Die Großeltern wollten ihre Enkel und ihre Tochter besuchen, buchten Flores zufolge mehrmals Flüge. Allerdings kehrten sie immer wieder zurück, ohne Tochter und Enkel gesehen zu haben. "Meine Eltern sind jedes Mal weinend zurückgekehrt", erinnert sich Flores.
"Ich bin so wütend, so verletzt"
"Ich fühle mich wie in einem bösen Traum", sagt Teresa Robinette, eine andere Schwester von Louise Turpin, und betont, ihr Herz sei wegen ihrer Nichten und Neffen gebrochen. Sie könne nicht verstehen, wie es so weit habe kommen können. Die Kinder hätten kein Fernsehen schauen dürfen. "Sie durften keine Freunde einladen oder andere normale Dinge tun", erklärte die Tante im TV-Sender NBC. Mehrmals habe sie ihre Schwester darauf angesprochen, dass die Kinder so mager seien. Doch sie lachte nur und erklärte, David sei ja auch schlaksig und die Kinder würden nach ihm kommen. "Unsere Kindheit war nicht perfekt, aber so hat sie nicht gelebt. Und David auch nicht, er wurde in einem sehr wohlhabenden Zuhause aufgezogen", berichtet Robinette unter Tränen im TV-Sender NBC. "Ich bin so wütend, so sauer, so verletzt."

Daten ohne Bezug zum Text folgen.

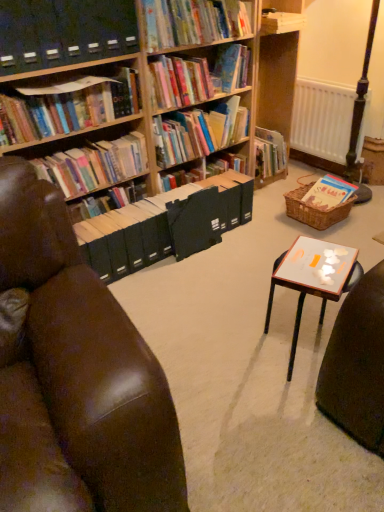
Where is `vacant space underneath white glossy table at center (from a real-world perspective)`? vacant space underneath white glossy table at center (from a real-world perspective) is located at coordinates (298, 350).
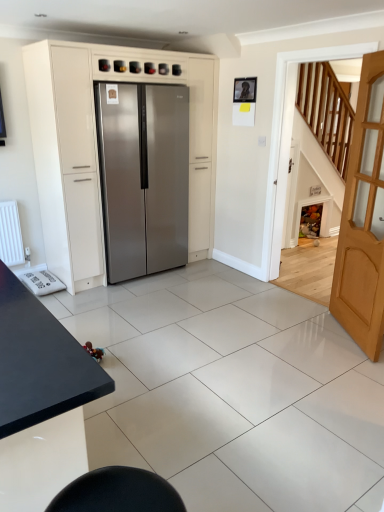
Describe the element at coordinates (363, 219) in the screenshot. I see `light brown wooden door at right` at that location.

You are a GUI agent. You are given a task and a screenshot of the screen. Output one action in this format:
    pyautogui.click(x=<x>, y=<y>)
    Task: Click on the stainless steel refrigerator at center
    This screenshot has width=384, height=512.
    Given the screenshot: What is the action you would take?
    pyautogui.click(x=143, y=177)

Describe the element at coordinates (95, 139) in the screenshot. Image resolution: width=384 pixels, height=512 pixels. I see `satin silver refrigerator at center` at that location.

At what (x,y) coordinates should I click in order to perform the action: click on satin silver refrigerator at center. Please return your answer as a coordinate pair (x, y). This screenshot has width=384, height=512. Looking at the image, I should click on (95, 139).

Identify the location of light brown wooden door at right. (363, 219).

What are the coordinates of `cabinetry positioned vertically above the black matte table at lower left (from a real-world perspective)` in the screenshot? It's located at (95, 139).

From a real-world perspective, is satin silver refrigerator at center below black matte table at lower left?

No.

Who is shorter, satin silver refrigerator at center or black matte table at lower left?

Standing shorter between the two is black matte table at lower left.

Which is less distant, (208, 93) or (68, 413)?

The point (68, 413) is in front.

How different are the orientations of black matte table at lower left and light brown wooden door at right in degrees?

They differ by 121 degrees in their facing directions.

Between point (33, 428) and point (379, 74), which one is positioned behind?

The point (379, 74) is farther.

Can you confirm if black matte table at lower left is shorter than light brown wooden door at right?

Yes.

Is black matte table at lower left directly adjacent to light brown wooden door at right?

No, black matte table at lower left is not making contact with light brown wooden door at right.

Is stainless steel refrigerator at center positioned far away from satin silver refrigerator at center?

They are positioned close to each other.

The width and height of the screenshot is (384, 512). What are the coordinates of `cabinetry above the stainless steel refrigerator at center (from the image's perspective)` in the screenshot? It's located at [x=95, y=139].

Would you say stainless steel refrigerator at center contains satin silver refrigerator at center?

Indeed, satin silver refrigerator at center is located within stainless steel refrigerator at center.

Is stainless steel refrigerator at center oriented towards satin silver refrigerator at center?

Yes, stainless steel refrigerator at center is aimed at satin silver refrigerator at center.

Is satin silver refrigerator at center oriented away from light brown wooden door at right?

No.

In the image, there is a satin silver refrigerator at center. In order to click on door below it (from a real-world perspective) in this screenshot , I will do `click(363, 219)`.

Does point (34, 55) come closer to viewer compared to point (362, 192)?

No, (34, 55) is behind (362, 192).

Measure the distance between satin silver refrigerator at center and light brown wooden door at right.

1.99 meters.

The height and width of the screenshot is (512, 384). What are the coordinates of `refrigerator on the left side of light brown wooden door at right` in the screenshot? It's located at (143, 177).

Considering the positions of objects stainless steel refrigerator at center and light brown wooden door at right in the image provided, who is more to the right, stainless steel refrigerator at center or light brown wooden door at right?

Positioned to the right is light brown wooden door at right.

Which point is more distant from viewer, (118, 130) or (366, 131)?

Point (118, 130)

Is stainless steel refrigerator at center situated inside light brown wooden door at right or outside?

stainless steel refrigerator at center lies outside light brown wooden door at right.

The image size is (384, 512). I want to click on cabinetry that appears in front of the stainless steel refrigerator at center, so click(95, 139).

Is satin silver refrigerator at center looking in the opposite direction of stainless steel refrigerator at center?

Yes.

What's the angular difference between satin silver refrigerator at center and stainless steel refrigerator at center's facing directions?

The facing directions of satin silver refrigerator at center and stainless steel refrigerator at center are 2.21 degrees apart.

Is satin silver refrigerator at center further to the viewer compared to stainless steel refrigerator at center?

No, satin silver refrigerator at center is closer to the viewer.

At what (x,y) coordinates should I click in order to perform the action: click on cabinetry above the light brown wooden door at right (from a real-world perspective). Please return your answer as a coordinate pair (x, y). Looking at the image, I should click on (95, 139).

Which is closer, [379,218] or [65,153]?

Point [379,218] appears to be closer to the viewer than point [65,153].

Consider the image. Which object is closer to the camera, light brown wooden door at right or satin silver refrigerator at center?

light brown wooden door at right is in front.

Image resolution: width=384 pixels, height=512 pixels. Identify the location of cabinetry above the black matte table at lower left (from the image's perspective). (95, 139).

Locate an element on the screen. The height and width of the screenshot is (512, 384). table in front of the light brown wooden door at right is located at coordinates (40, 400).

Which object lies nearer to the anchor point stainless steel refrigerator at center, black matte table at lower left or satin silver refrigerator at center?

The object closer to stainless steel refrigerator at center is satin silver refrigerator at center.

Based on the photo, considering their positions, is black matte table at lower left positioned closer to light brown wooden door at right than satin silver refrigerator at center?

satin silver refrigerator at center is positioned closer to the anchor light brown wooden door at right.

When comparing their distances from stainless steel refrigerator at center, does light brown wooden door at right or black matte table at lower left seem further?

The object further to stainless steel refrigerator at center is black matte table at lower left.

In the scene shown: Which object lies nearer to the anchor point light brown wooden door at right, satin silver refrigerator at center or black matte table at lower left?

Among the two, satin silver refrigerator at center is located nearer to light brown wooden door at right.

Based on their spatial positions, is stainless steel refrigerator at center or satin silver refrigerator at center closer to black matte table at lower left?

stainless steel refrigerator at center lies closer to black matte table at lower left than the other object.

Which object lies nearer to the anchor point stainless steel refrigerator at center, light brown wooden door at right or satin silver refrigerator at center?

satin silver refrigerator at center is positioned closer to the anchor stainless steel refrigerator at center.

Which object lies nearer to the anchor point satin silver refrigerator at center, light brown wooden door at right or stainless steel refrigerator at center?

Among the two, stainless steel refrigerator at center is located nearer to satin silver refrigerator at center.

Estimate the real-world distances between objects in this image. Which object is closer to black matte table at lower left, satin silver refrigerator at center or light brown wooden door at right?

light brown wooden door at right lies closer to black matte table at lower left than the other object.

Where is `door between black matte table at lower left and stainless steel refrigerator at center from front to back`? The height and width of the screenshot is (512, 384). door between black matte table at lower left and stainless steel refrigerator at center from front to back is located at coordinates (363, 219).

This screenshot has height=512, width=384. I want to click on refrigerator located between satin silver refrigerator at center and light brown wooden door at right in the left-right direction, so pyautogui.click(x=143, y=177).

The image size is (384, 512). What are the coordinates of `cabinetry located between black matte table at lower left and stainless steel refrigerator at center in the depth direction` in the screenshot? It's located at (95, 139).

Where is `cabinetry situated between black matte table at lower left and light brown wooden door at right from left to right`? This screenshot has width=384, height=512. cabinetry situated between black matte table at lower left and light brown wooden door at right from left to right is located at coordinates (95, 139).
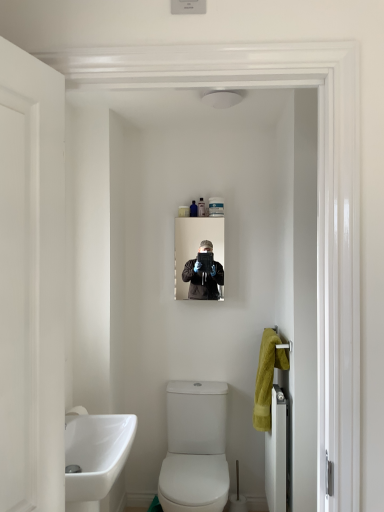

David Turpins Mutter Betty dagegen betonte gegenüber CNN, dass die Turpins eine "höchst respektable Familie" und "sehr fürsorgliche Eltern" seien. Ihre Enkel gingen nicht zur Schule, sondern würden zu Hause unterrichtet und sehr religiös erzogen, berichtet sie weiter. Wenn die Familie nach draußen ging, etwa auf einen der zahlreichen Ausflüge nach Disneyland, hätten die Eltern die Kinder stets gleich angezogen und nach Alter sortiert aufgereiht. Die Eltern hätten den Anfang und das Ende der Schlange gebildet. So sei es leichter gewesen, den Überblick zu behalten. Tatsächlich posieren die Kinder auf Facebook-Fotos oft in identischer Kleidung. Allerdings, so die Großmutter väterlicherseits, habe auch sie die Familie seit ungefähr fünf Jahren nicht gesehen.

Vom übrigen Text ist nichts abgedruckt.